Dazu geht es ihnen wirtschaftlich besser als jenen in der Westbank. Dennoch gehören sie im Staat Israel, sozial und wirtschaftlich gesehen, mehrheitlich eher zur Unterschicht. Man sollte sie nicht vergessen. Sie bildeten denn auch einen Fokus unseres Besuches. Wir wollten ihnen zeigen: Wir sind solidarisch mit euch in Israel und vergessen euch nicht.

Wie unterscheidet sich die Situation der Christen im Heiligen Land mit jener der Christen in der Schweiz?

Gmür: In der Schweiz leben die Christinnen und Christen in einem Staat, der durch das Christentum geprägt wurde. Christen sind numerisch in der Mehrheit. In Israel bilden sie eine kleine Minderheit. Auf über acht Millionen Einwohner gibt es 175’000 Christen in Israel und etwa 50’000 in den palästinensischen Gebieten. In der Mehrzahl sind die Christen Araber. Die Übrigen sind Arbeitsmigranten aus der ganzen Welt. Das gibt der Kirche einen ganz anderen Charakter.

Die Delegation der Bischöfe besuchte das Flüchtlingslager Jenin im Westjordanland. Was hinterlässt der Besuch bei Ihnen für einen Eindruck?

Gmür: In diesem Flüchtlingslager leben etwa 14’000 Menschen. Das Lager wirkt wie ein normales palästinensisches Dorf. Viele kommen aus der Region von Haifa, die nicht weit weg ist. Sie sind deshalb so etwas wie Flüchtlinge im eigenen Land. So nehmen sie sich auch wahr.

«Für mich ist das eine schmerzende Wunde.»

Für mich ist das eine schmerzende Wunde, weil ich keinen Ausweg sehe. Ich habe auch nicht den Eindruck, dass man für dieses Lager schnell eine Lösung finden will. Die jungen Leute, mit denen wir gesprochen haben, haben aber Zukunftspläne, und es gibt durchaus begabte Leute unter ihnen. Ich frage mich: Wie können diese Leute ihr Leben gestalten und entwickeln, wenn sie praktisch dazu verurteilt sind, ihr Leben mehr oder weniger in diesem Flüchtlingslager zu verbringen?

Warum sind die Flüchtlinge in Jenin Flüchtlinge im eigenen Land?

Gmür: Es handelt sich um Palästinenser.

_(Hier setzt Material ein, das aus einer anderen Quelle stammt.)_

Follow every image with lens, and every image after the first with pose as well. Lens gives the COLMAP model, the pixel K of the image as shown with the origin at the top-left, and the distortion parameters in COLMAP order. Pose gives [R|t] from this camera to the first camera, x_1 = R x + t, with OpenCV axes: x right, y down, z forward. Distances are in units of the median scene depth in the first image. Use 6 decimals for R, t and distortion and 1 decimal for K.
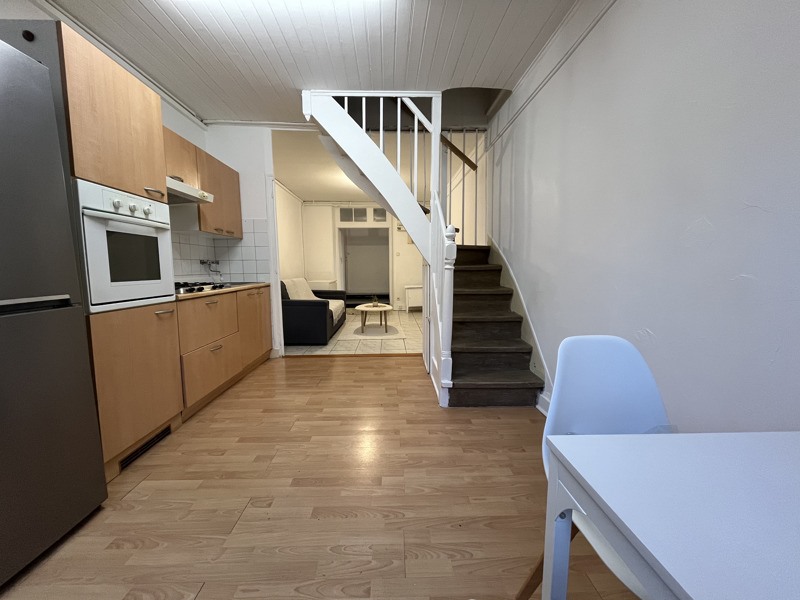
lens RADIAL K [[324.0, 0, 400.0], [0, 324.0, 300.0], [0, 0, 1]] dist [-0.000631, 0.000095]
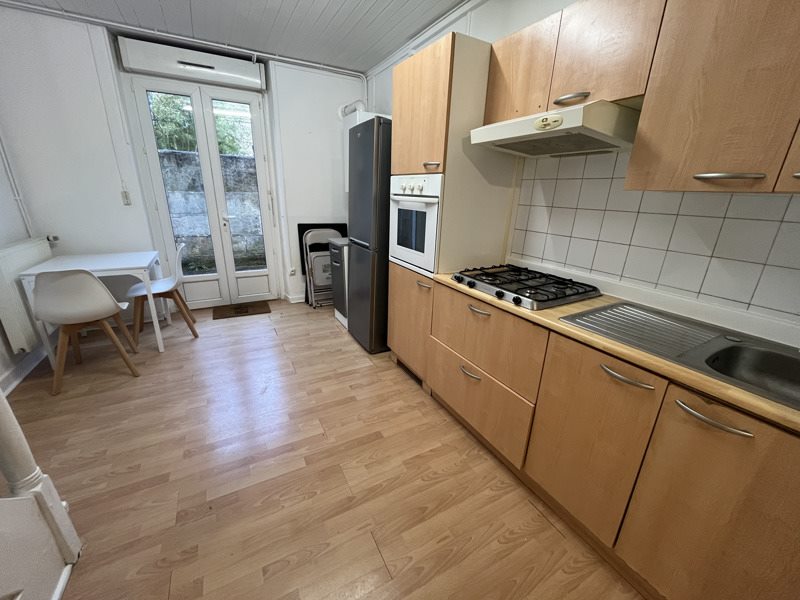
lens RADIAL K [[324.0, 0, 400.0], [0, 324.0, 300.0], [0, 0, 1]] dist [-0.000631, 0.000095]
pose [[-0.892114, 0.126124, -0.433850, -0.204549], [-0.069307, 0.910680, 0.407258, -0.358790], [0.446464, 0.393389, -0.803688, 1.930859]]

Das Flüchtlingslager liegt in den besetzten Gebieten, also in Palästina.

Was vermag der Besuch einer internationalen Bischofsdelegation den Christen im Heiligen Land zu bringen?

Gmür: Es ist sicher eine Stärkung der Menschen dort. Sie freuen sich, dass man sich für sie interessiert. Sie freuen sich, dass man kommt. Sie freuen sich, dass man sich informiert. Sie freuen sich, wenn man mit ihnen betet. Sie freuen sich, dass man sie nicht vergisst. Und es ist auch für uns sehr lehrreich zu sehen, welchen Herausforderungen Christen an anderen Orten dieser Welt gegenüber stehen.

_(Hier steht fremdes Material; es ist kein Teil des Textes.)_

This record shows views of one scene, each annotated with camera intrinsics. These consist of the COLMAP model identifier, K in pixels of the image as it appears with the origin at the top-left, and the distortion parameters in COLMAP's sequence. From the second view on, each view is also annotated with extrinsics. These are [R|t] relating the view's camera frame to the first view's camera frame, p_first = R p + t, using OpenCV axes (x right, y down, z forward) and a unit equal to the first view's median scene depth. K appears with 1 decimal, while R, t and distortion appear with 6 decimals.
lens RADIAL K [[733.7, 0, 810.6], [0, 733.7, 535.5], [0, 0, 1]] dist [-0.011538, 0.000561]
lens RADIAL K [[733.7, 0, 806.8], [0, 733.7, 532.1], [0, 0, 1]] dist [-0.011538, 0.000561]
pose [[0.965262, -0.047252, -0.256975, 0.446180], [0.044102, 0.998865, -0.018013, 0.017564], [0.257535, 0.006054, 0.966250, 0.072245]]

Der Dialog zwischen Israelis und Palästinensern gestaltet sich äusserst schwierig. Kann der Besuch von Bischöfen dazu beitragen, dass sich die Verhältnisse verbessern?

Gmür: Wir können die Leute nur ermuntern und unterstützen und sagen: Hört nicht auf mit dem Dialog! Der Dialog ist ausserordentlich wichtig. Es gibt nicht nur den Dialog über die politische Situation, sondern auch den interreligiösen Dialog.

«Hört nicht auf mit dem Dialog!»

Dieser muss weiter geführt werden. Das ist das Wichtigste. Je mehr man miteinander im Austausch ist, desto besser lernt man sich kennen, desto besser bringt man Verständnis füreinander auf.

Haben Sie während Ihrer Reise Zeichen dieses interreligiösen Dialogs erlebt?

Gmür: Wir nahmen an einem interreligiösen Panel mit zwei Rabbinern, einem Maroniten, einem Katholiken, einem Imam, zwei Drusen und einem Angehörigen der Bahai teil. Das ist eine bunte Gesellschaft. Bei dem Treffen wurde deutlich, dass ein spiritueller Dialog besteht. Die politische Situation markiert die rote Linie, über die man nicht geht, weil die Positionen einfach zu weit auseinander liegen. Aber sie treffen sich regelmässig und lernen sich besser kennen.